With a samples N-Triples file, you can then convert back to Turtle. to preserve the original prefixes, you can re-add them to the graph when serialising using g.bind("prefix", Namespace("namespace")) for each one.

Regards, Nick

------- Original Message -------

--
http://github.com/RDFLib
---
You received this message because you are subscribed to the Google Groups "rdflib-dev" group.
To unsubscribe from this group and stop receiving emails from it, send an email to rdflib-dev+...@googlegroups.com.
To view this discussion on the web visit https://groups.google.com/d/msgid/rdflib-dev/43db0536-07ae-4e22-b073-9442ed08a5b0n%40googlegroups.com.

Abhay Kujur

unread,

Oct 23, 2023, 5:08:21 AM10/23/23

to rdflib-dev

Hello.

Thank you for making suggestions; the problem is handling large files, can you please suggest any efficient way to transform TTL to N-triple file?

Nicholas Car

unread,

Oct 23, 2023, 6:05:22 AM10/23/23

to rdfli...@googlegroups.com

If you are having trouble with RDFLib, you could use the Jena command line tool called RIOT - https://jena.apache.org/documentation/io/. It can format converts large files like 20GB.

Use RDFLib or RIOT on a machine with lots of RAM.

Nick

------- Original Message -------

To view this discussion on the web visit https://groups.google.com/d/msgid/rdflib-dev/a5bf206c-cb43-495b-bbb2-4a093cfaabebn%40googlegroups.com.

Miel Vander Sande

unread,

Oct 23, 2023, 6:17:57 AM10/23/23

to rdfli...@googlegroups.com

RIOT should use stream parsing, so RAM wise, you should be fine.

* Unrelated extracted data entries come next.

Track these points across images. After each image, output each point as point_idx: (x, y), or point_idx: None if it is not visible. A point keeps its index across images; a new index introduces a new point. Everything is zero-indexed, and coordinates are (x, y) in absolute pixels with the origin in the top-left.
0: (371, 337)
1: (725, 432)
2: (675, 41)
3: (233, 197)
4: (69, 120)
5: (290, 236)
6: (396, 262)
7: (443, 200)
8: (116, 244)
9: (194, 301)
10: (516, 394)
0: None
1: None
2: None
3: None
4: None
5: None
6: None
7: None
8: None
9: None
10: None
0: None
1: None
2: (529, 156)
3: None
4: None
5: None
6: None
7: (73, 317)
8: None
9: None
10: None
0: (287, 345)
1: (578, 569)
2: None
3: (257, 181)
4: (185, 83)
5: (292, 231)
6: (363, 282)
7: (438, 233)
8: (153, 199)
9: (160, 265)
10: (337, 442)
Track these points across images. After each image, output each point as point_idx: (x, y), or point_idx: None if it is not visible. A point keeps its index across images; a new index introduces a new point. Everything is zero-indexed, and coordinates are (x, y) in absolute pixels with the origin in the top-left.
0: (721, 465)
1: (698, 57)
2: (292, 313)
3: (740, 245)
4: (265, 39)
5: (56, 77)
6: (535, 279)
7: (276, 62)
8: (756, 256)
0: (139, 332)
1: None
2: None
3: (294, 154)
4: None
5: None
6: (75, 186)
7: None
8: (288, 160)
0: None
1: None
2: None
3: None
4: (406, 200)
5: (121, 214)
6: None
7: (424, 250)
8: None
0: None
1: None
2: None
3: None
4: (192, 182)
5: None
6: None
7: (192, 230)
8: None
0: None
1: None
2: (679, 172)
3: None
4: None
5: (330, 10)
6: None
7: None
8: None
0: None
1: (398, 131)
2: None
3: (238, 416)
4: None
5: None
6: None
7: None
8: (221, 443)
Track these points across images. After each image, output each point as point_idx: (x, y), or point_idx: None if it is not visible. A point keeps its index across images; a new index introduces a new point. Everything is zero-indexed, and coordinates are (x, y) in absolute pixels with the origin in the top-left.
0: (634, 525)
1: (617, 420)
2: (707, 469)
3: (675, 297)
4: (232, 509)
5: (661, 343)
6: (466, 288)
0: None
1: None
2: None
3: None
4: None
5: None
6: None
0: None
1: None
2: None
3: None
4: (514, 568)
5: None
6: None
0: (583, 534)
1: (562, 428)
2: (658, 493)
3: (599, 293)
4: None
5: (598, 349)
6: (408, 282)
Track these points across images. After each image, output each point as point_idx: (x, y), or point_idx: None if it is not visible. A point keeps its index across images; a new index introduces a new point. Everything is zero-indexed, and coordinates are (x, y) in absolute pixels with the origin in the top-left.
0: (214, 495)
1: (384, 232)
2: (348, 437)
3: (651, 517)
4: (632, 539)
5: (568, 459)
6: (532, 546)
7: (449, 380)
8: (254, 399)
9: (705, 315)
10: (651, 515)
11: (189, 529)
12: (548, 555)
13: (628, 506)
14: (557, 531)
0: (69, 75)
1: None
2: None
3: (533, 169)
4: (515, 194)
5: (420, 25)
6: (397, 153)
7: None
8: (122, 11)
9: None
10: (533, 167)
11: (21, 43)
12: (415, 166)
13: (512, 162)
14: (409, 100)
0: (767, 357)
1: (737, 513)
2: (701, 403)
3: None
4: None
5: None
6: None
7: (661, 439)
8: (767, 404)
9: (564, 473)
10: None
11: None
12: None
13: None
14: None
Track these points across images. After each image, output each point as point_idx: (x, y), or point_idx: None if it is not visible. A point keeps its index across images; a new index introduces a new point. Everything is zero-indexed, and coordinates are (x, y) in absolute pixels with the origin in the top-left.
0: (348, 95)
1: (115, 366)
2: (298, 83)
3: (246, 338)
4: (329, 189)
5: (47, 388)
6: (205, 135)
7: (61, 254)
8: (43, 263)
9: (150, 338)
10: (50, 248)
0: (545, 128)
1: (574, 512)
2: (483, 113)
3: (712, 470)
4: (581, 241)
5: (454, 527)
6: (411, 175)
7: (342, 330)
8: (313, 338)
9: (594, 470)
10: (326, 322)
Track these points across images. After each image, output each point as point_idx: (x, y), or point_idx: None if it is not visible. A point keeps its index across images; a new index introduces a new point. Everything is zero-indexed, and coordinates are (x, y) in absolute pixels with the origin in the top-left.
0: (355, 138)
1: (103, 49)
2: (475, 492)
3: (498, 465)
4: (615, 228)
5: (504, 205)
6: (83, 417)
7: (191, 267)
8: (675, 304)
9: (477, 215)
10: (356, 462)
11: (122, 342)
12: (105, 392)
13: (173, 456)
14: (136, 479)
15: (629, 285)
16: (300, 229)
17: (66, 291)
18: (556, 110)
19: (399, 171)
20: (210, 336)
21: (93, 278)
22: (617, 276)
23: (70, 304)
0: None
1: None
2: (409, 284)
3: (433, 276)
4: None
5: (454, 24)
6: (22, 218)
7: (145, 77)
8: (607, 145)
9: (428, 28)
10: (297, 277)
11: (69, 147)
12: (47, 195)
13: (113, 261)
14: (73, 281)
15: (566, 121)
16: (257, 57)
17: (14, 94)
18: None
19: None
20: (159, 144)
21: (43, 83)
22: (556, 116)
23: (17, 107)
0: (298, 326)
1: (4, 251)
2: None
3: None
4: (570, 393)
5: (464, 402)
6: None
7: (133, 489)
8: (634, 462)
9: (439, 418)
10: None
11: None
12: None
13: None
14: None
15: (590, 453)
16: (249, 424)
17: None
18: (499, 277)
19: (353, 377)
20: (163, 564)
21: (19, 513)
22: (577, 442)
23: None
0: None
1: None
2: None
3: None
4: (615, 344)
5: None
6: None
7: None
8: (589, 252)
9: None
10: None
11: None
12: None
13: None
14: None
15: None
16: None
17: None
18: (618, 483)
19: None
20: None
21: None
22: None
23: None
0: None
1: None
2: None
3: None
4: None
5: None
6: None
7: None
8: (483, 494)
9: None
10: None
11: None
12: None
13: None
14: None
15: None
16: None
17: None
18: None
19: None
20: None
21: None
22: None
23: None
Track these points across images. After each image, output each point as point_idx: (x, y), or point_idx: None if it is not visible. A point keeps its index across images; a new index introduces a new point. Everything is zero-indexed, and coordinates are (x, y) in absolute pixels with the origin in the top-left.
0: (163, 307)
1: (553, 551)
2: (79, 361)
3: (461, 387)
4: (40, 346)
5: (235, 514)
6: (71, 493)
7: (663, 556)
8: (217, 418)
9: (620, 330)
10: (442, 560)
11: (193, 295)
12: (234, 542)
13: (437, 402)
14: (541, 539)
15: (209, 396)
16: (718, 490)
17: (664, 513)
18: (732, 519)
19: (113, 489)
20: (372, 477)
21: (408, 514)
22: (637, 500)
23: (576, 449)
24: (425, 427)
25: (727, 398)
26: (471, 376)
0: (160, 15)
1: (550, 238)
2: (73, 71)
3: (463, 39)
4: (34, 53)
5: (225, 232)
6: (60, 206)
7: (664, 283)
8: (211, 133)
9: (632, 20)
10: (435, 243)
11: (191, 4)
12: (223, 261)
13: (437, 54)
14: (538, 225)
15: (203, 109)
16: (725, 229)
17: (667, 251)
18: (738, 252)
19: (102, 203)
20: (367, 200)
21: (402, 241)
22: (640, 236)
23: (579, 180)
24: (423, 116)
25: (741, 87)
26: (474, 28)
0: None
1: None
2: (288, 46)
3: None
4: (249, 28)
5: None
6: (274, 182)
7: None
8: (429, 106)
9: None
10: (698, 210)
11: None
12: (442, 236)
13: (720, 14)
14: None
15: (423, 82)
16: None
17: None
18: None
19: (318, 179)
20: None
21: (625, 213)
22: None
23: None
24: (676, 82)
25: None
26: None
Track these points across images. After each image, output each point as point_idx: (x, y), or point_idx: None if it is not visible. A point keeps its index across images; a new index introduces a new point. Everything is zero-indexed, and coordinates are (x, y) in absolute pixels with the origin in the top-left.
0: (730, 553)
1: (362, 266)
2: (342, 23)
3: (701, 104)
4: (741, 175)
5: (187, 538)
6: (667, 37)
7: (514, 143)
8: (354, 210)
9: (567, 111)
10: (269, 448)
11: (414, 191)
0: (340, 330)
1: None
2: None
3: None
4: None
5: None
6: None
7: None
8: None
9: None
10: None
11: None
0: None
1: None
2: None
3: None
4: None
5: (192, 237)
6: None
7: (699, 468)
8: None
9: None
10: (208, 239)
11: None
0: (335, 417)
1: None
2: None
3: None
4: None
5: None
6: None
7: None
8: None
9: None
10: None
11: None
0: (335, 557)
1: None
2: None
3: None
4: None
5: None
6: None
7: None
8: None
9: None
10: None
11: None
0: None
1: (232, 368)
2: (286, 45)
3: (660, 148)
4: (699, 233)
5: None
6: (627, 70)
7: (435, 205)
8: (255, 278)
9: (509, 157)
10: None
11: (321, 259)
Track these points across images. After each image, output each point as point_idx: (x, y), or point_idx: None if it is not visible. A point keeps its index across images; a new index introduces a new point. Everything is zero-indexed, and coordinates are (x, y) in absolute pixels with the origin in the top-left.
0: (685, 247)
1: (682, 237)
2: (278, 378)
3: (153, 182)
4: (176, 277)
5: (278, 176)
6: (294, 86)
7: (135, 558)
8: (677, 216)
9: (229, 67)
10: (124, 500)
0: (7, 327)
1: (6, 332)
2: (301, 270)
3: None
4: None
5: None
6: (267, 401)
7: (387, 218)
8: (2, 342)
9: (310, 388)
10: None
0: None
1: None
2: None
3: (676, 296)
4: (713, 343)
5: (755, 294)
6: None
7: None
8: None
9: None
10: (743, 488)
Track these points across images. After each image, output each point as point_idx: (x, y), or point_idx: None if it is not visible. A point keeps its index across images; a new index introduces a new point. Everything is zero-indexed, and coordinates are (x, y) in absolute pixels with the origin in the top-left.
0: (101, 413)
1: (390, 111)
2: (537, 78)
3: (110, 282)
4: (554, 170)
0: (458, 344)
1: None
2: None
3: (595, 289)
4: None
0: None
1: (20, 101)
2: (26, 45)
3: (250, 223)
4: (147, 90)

And otherwise, there's always https://github.com/drobilla/serd, which is highly efficient

Op ma 23 okt 2023 om 12:05 schreef Nicholas Car <ni...@kurrawong.net>:

To view this discussion on the web visit https://groups.google.com/d/msgid/rdflib-dev/UFm0xHjxAB4P78Tu7xOLAM8cl7Y9zWRZaHAHie8jPWz-TGRNEDErYekKHVe9e7RvjUq8r3OUnc0VWX5tQvlL5MfKlZUb0OjQ5tALWGg4gL8%3D%40kurrawong.net.

Boris Pelakh

unread,

Oct 23, 2023, 8:40:02 PM10/23/23

to rdfli...@googlegroups.com

I am curious as to what the use case is, given that you appear to be looking at a subset of the RDF data. Perhaps there is no need to hold the entire graph (or even the subset) in memory at all - just a streaming parser (of any RDF format) with a per-triple event handler to gather whatever data/analytics you need. I am not sure if there a Python implementation, but there are several in Java.